The latest version of Kodi came pre-installed but it was branded with TV ADDONS, which is a company or something that has a bunch of Kodi add-ons. And several of their add-ons were also pre-installed. After all of the crashing I decided to completely remove Kodi and download a fresh copy from the Google Play Store. When I tried to open the Google Play Store app I got the message "This version of the app isn't compatible with your device. To fix this problem, go to Settings and uninstall updates for the Google Play Store app." and had to do just what it said. I uninstalled the updates, power cycled the media player, and then I was able to launch Google Play Store and download a fresh version of Kodi. This didn't help with the crashing, however, as it was before I figured out the overheating problem.

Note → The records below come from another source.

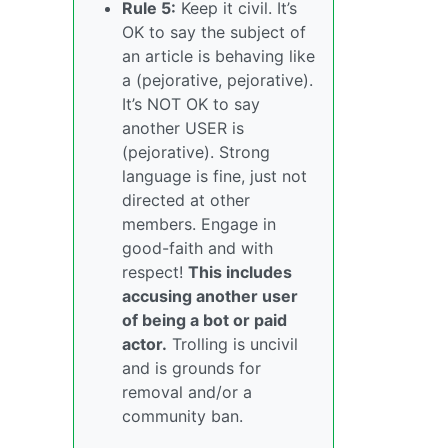
Rule 5:
Keep it civil. It’s
OK to say the subject of
an article is behaving like
a (pejorative, pejorative).
It’s NOT OK to say
another USER is
(pejorative). Strong
language is fine, just not
directed at other
members. Engage in
good-faith and with
respect!
This includes
accusing another user
of being a bot or paid
actor.
Trolling is uncivil
and is grounds for
removal and/or a
community ban.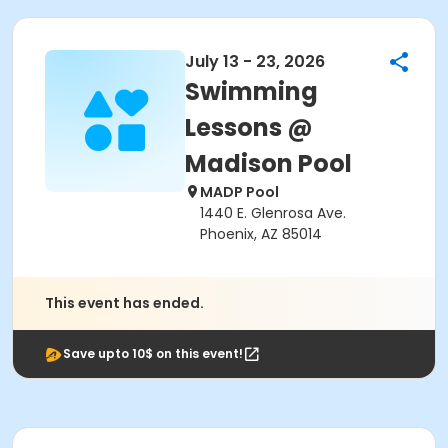
July 13 - 23, 2026
Swimming
Lessons @
Madison Pool
MADP Pool
1440 E. Glenrosa Ave.
Phoenix, AZ 85014
This event has ended.
Save upto 10$ on this event!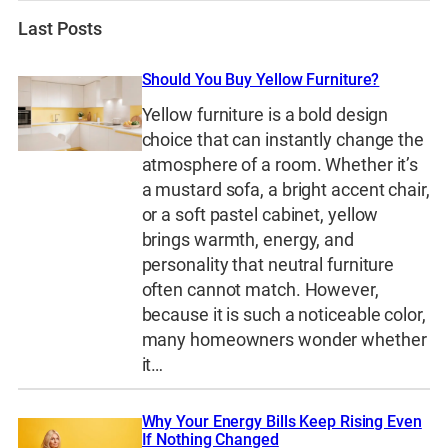
Last Posts
Should You Buy Yellow Furniture?
Yellow furniture is a bold design
choice that can instantly change the
atmosphere of a room. Whether it’s
a mustard sofa, a bright accent chair,
or a soft pastel cabinet, yellow
brings warmth, energy, and
personality that neutral furniture
often cannot match. However,
because it is such a noticeable color,
many homeowners wonder whether
it…
Why Your Energy Bills Keep Rising Even
If Nothing Changed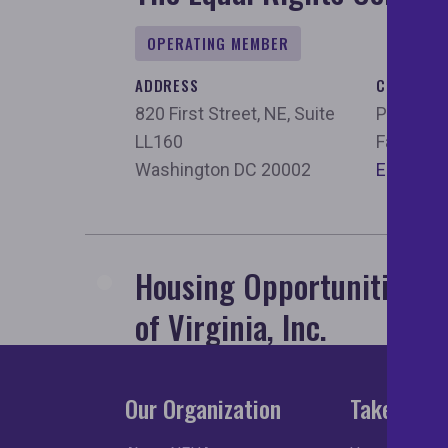
OPERATING MEMBER
ADDRESS
CONTACT
820 First Street, NE, Suite
Phone:
2
LL160
Fax:
202
Washington DC 20002
Email
Housing Opportunities M
of Virginia, Inc.
OPERATING MEMBER
Our Organization
Take Acti
ADDRESS
CONTACT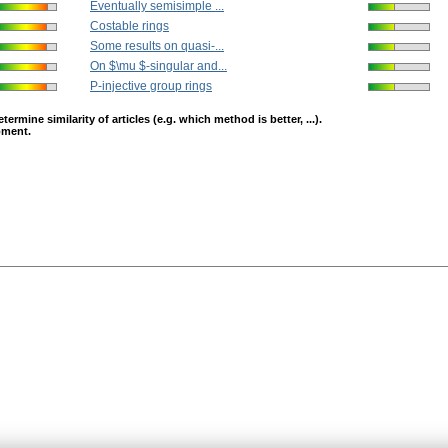
Eventually semisimple ...
Costable rings
Some results on quasi-...
On $\mu $-singular and...
P-injective group rings
mine similarity of articles (e.g. which method is better, ...).
opment.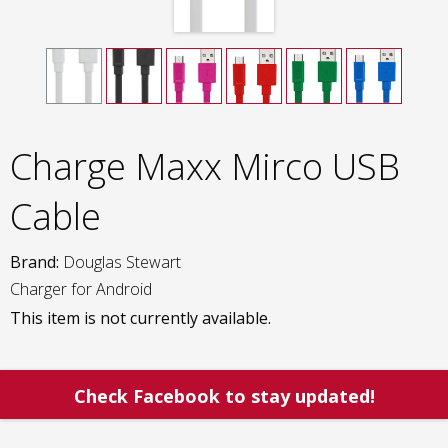
Charge Maxx Mirco USB
Cable
Brand:
Douglas Stewart
Charger for Android
This item is not currently available.
Check Facebook to stay updated!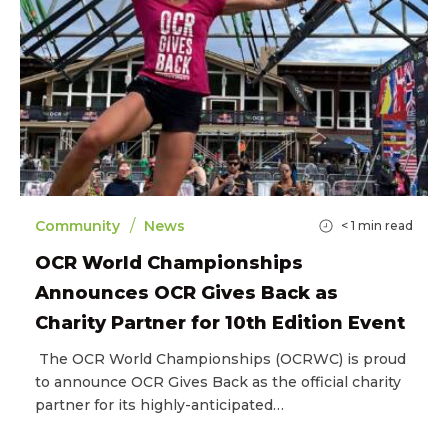
/
Community
News
< 1
min read
OCR World Championships
Announces OCR Gives Back as
Charity Partner for 10th Edition Event
The OCR World Championships (OCRWC) is proud
to announce OCR Gives Back as the official charity
partner for its highly-anticipated…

Anyway, let's get back to playing videos with Kodi. When playing a video, aside from fast forwarding and rewinding you can also skip forward and backward using the d-pad. Pressing right will skip 10 seconds, pressing again skips 30 seconds, once more will do 1 minute, and on and on. Pressing left goes backwards. These times can be configured from the Settings menu so you can change them to whatever you wish. Also, pressing up on the remote will skip ahead 10 minutes, and pressing down will go back 10 minutes. These are nice to have for skipping back to hear some missed dialog or skipping forward to reach the part of the movie where you last left off. Not that you'll need to do the later very much since Kodi remembers where you stopped a video and when you try to play it again it will ask if you want to continue from that time (another great feature!). It also displays little icons next to the videos to let you know which ones you've watched and which ones you're in the process of watching. Of course, this can change if you happen to install a skin that doesn't support it.

Kodi supports different skins which can be downloaded through the device from a repository or installed via FTP if you install an app which gives you FTP access (such as ES File Explorer). These skins don't just give Kodi a new look, they can give it new features. For instance, the skin Aeon Nox lets you completely customize the main menu and each of the sub-menus, and gives you many options for how to display your media files such as in a list with box art and media info off to the side, or having the box art all laid out in a grid, or having a carousel of box art. And the list goes on. You can even create your own skins, if you so desire.

Kodi is definitely a very cool media player, but I do have to say it has crashed many, many times. Thankfully, never while it actually playing a video. I have no idea what causes it to crash as it seems to happen at all different times, but it's not nearly as bad as having the device crash because when Kodi closes you can just open it right up again and continue on. With the device crash you have to actually get up, go over to it and physically unplug it. I suppose it's possible that the Kodi crashes have something to do with damage the device may have suffered when it was overheating, there's just no way for me to know without actually buying another one. I do actually intend to buy another streaming media player that runs Kodi, but not this one. I have my eye on the upgraded Hongyu ENYBOX X1 TV Box that has similar specs but has 2 GB RAM instead of 1GB, 16GB internal storage instead of 8GB, and a remote with all the buttons that I desire. It also has built-in Wi-Fi and a front digital display, though we don't really need either of those features.

So, would I recommend it? I think it's a good box for someone who is new to Kodi or to streaming local media in general and wants to experiment without spending a whole lot, but for someone like me who has been streaming our video collection for over a decade I would want a remote with more buttons to the controls that we frequently use, like switching subtitles and audio tracks. And pause. I'd really prefer to just hit pause instead of hitting OK to bring up the controls and then hitting it again to pause. I am glad that I started with this box, spending a little to see how I liked running an Android box rather than a lot on a box to find out I hated it. Now that I know I like Kodi and that streaming over an Android box works fine, it's time to look at an upgraded unit.